=== PROBLEM TO WORK ON ===
Repeat the data exactly, leaving out any image.

### INFORMATION

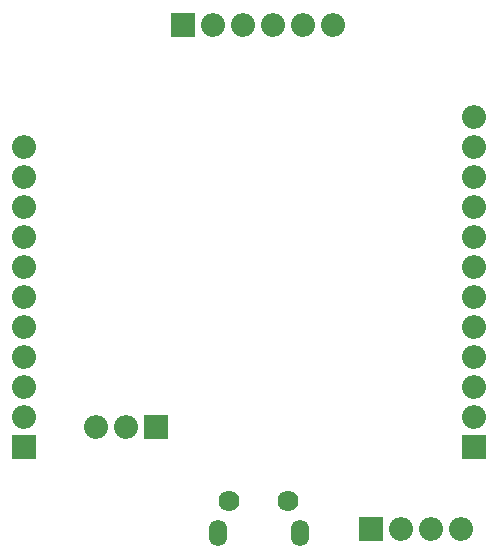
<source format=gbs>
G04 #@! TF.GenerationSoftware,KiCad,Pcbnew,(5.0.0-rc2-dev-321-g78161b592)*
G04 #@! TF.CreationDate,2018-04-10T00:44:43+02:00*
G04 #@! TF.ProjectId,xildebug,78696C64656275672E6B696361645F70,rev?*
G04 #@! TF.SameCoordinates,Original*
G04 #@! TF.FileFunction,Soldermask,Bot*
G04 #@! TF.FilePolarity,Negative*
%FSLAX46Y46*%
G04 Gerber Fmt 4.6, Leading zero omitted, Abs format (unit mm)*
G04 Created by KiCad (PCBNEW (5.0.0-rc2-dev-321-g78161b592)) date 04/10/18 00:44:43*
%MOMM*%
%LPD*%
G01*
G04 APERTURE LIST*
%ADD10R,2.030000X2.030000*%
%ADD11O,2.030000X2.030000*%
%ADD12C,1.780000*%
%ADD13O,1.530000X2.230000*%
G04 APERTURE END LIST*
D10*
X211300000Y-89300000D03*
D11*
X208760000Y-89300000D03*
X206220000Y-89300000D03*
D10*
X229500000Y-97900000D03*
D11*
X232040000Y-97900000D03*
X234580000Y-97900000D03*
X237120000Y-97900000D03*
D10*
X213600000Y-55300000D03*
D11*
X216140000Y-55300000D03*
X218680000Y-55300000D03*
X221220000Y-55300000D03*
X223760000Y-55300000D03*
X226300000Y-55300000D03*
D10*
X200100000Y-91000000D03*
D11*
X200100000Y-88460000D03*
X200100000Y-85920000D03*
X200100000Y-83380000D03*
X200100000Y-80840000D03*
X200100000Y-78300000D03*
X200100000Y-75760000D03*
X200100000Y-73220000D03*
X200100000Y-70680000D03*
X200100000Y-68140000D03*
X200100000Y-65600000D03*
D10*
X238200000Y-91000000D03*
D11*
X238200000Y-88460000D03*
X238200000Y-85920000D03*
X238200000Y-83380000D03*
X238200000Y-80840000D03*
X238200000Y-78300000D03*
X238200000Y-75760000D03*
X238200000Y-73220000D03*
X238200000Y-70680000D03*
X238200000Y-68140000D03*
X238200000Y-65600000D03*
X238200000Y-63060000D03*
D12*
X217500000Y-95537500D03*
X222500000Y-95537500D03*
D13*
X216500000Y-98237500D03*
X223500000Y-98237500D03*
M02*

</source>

######

=== WRITTEN ANSWER ===
<source format=gbs>
G04 #@! TF.GenerationSoftware,KiCad,Pcbnew,(5.0.0-rc2-dev-321-g78161b592)*
G04 #@! TF.CreationDate,2018-04-10T00:44:43+02:00*
G04 #@! TF.ProjectId,xildebug,78696C64656275672E6B696361645F70,rev?*
G04 #@! TF.SameCoordinates,Original*
G04 #@! TF.FileFunction,Soldermask,Bot*
G04 #@! TF.FilePolarity,Negative*
%FSLAX46Y46*%
G04 Gerber Fmt 4.6, Leading zero omitted, Abs format (unit mm)*
G04 Created by KiCad (PCBNEW (5.0.0-rc2-dev-321-g78161b592)) date 04/10/18 00:44:43*
%MOMM*%
%LPD*%
G01*
G04 APERTURE LIST*
%ADD10R,2.030000X2.030000*%
%ADD11O,2.030000X2.030000*%
%ADD12C,1.780000*%
%ADD13O,1.530000X2.230000*%
G04 APERTURE END LIST*
D10*
X211300000Y-89300000D03*
D11*
X208760000Y-89300000D03*
X206220000Y-89300000D03*
D10*
X229500000Y-97900000D03*
D11*
X232040000Y-97900000D03*
X234580000Y-97900000D03*
X237120000Y-97900000D03*
D10*
X213600000Y-55300000D03*
D11*
X216140000Y-55300000D03*
X218680000Y-55300000D03*
X221220000Y-55300000D03*
X223760000Y-55300000D03*
X226300000Y-55300000D03*
D10*
X200100000Y-91000000D03*
D11*
X200100000Y-88460000D03*
X200100000Y-85920000D03*
X200100000Y-83380000D03*
X200100000Y-80840000D03*
X200100000Y-78300000D03*
X200100000Y-75760000D03*
X200100000Y-73220000D03*
X200100000Y-70680000D03*
X200100000Y-68140000D03*
X200100000Y-65600000D03*
D10*
X238200000Y-91000000D03*
D11*
X238200000Y-88460000D03*
X238200000Y-85920000D03*
X238200000Y-83380000D03*
X238200000Y-80840000D03*
X238200000Y-78300000D03*
X238200000Y-75760000D03*
X238200000Y-73220000D03*
X238200000Y-70680000D03*
X238200000Y-68140000D03*
X238200000Y-65600000D03*
X238200000Y-63060000D03*
D12*
X217500000Y-95537500D03*
X222500000Y-95537500D03*
D13*
X216500000Y-98237500D03*
X223500000Y-98237500D03*
M02*

</source>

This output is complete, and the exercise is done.